25. THIRD PARTY RIGHTS

This Agreement is for the sole benefit of the parties hereto. No third party shall have any right to enforce the provisions of this Agreement. Nothing herein, express or implied, is intended to or shall confer upon any other person or entity (including but not limited to your End-Users or Micro Distributors) any legal or equitable right, benefit, or remedy of any nature whatsoever under or by reason of this Agreement.

26. SEVERABILITY

If any provision of this Agreement is held by a court or other competent authority to be invalid, illegal, or unenforceable, such provision shall be eliminated or limited to the minimum extent necessary so that the remaining provisions of the Agreement will continue in full force and effect.

27. GOVERNING LAW AND JURISDICTION

These Terms are governed by and construed in accordance with the Laws of India.
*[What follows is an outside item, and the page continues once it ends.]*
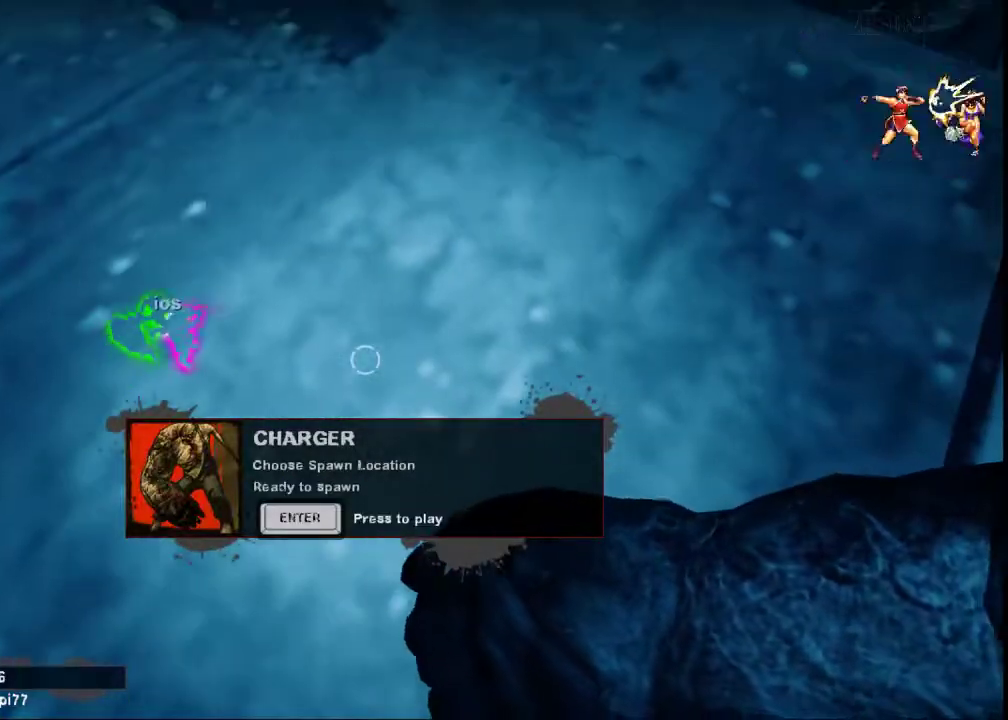
{"keys": [], "mouse": [], "events": []}
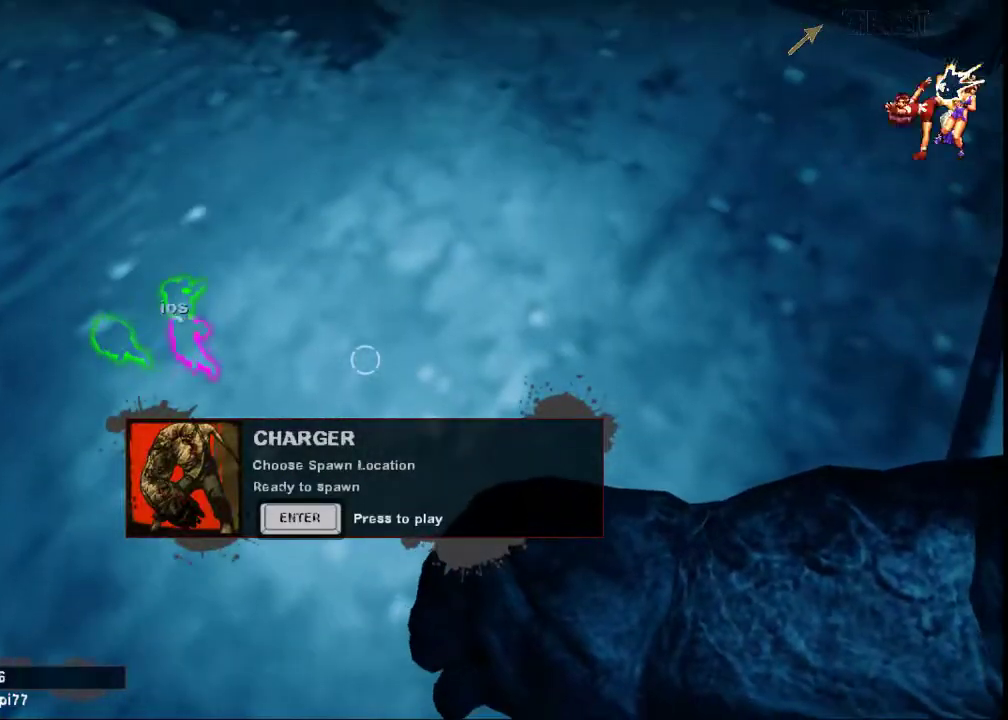
{"keys": [], "mouse": [], "events": []}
Any legal action or proceeding arising under these Terms, the Courts of Mumbai, India, shall have the exclusive jurisdiction.

28. DISPUTE RESOLUTION

Negotiation: The Parties shall first attempt to resolve any dispute arising out of or in connection with this Agreement through good-faith negotiations, within thirty (30) days of a written Notice of Dispute ("Dispute Notice") served by either Party to the other.
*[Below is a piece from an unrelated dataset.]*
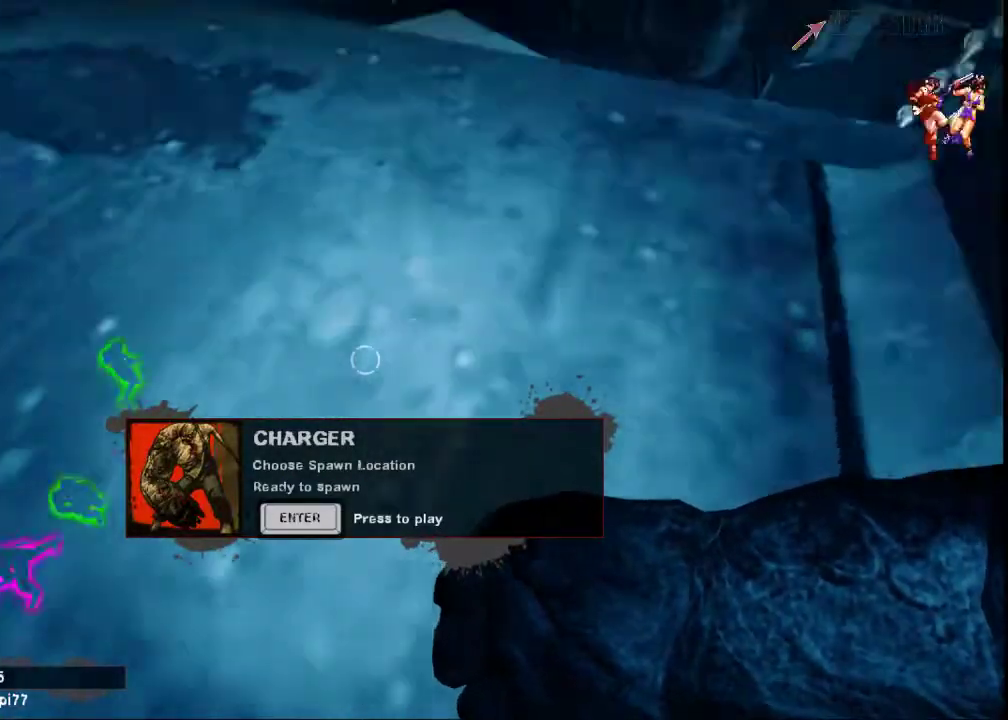
{"keys": ["s"], "mouse": [], "events": [[400, "s", "down"]]}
Arbitration: If any dispute remains unresolved at the expiry of 30 days, it shall be finally resolved by binding arbitration conducted in accordance with the Arbitration and Conciliation Act, 1996, as amended. A sole arbitrator shall be mutually appointed by the Parties within fifteen (15) days of the referral to arbitration. The seat and venue of arbitration shall be Mumbai, Maharashtra, India. The language of the proceedings shall be English. The arbitral award shall be final and binding on both Parties.

Continuation of Services: Unless this Agreement has been terminated, both Parties shall continue to perform their respective obligations during the pendency of any dispute resolution proceedings.

29. GRIEVANCE REDRESSAL

If you have any questions, concerns, or grievances regarding these Terms or Privacy Policy, please contact our designated Grievance Officer:

Grievance Officer Details:

Name: Arvind Sreenivas

Designation: Grievance Officer

Email: [email protected]

We will acknowledge your grievance within the timeline prescribed by applicable laws. If you are not satisfied with our response, you have the right to lodge a complaint with the Data Protection Board of India.

30. CHANGES TO THESE TERMS

We reserve the right to modify these Terms at any time. Your continued use of the Platform after such changes constitutes your acceptance of the new Terms.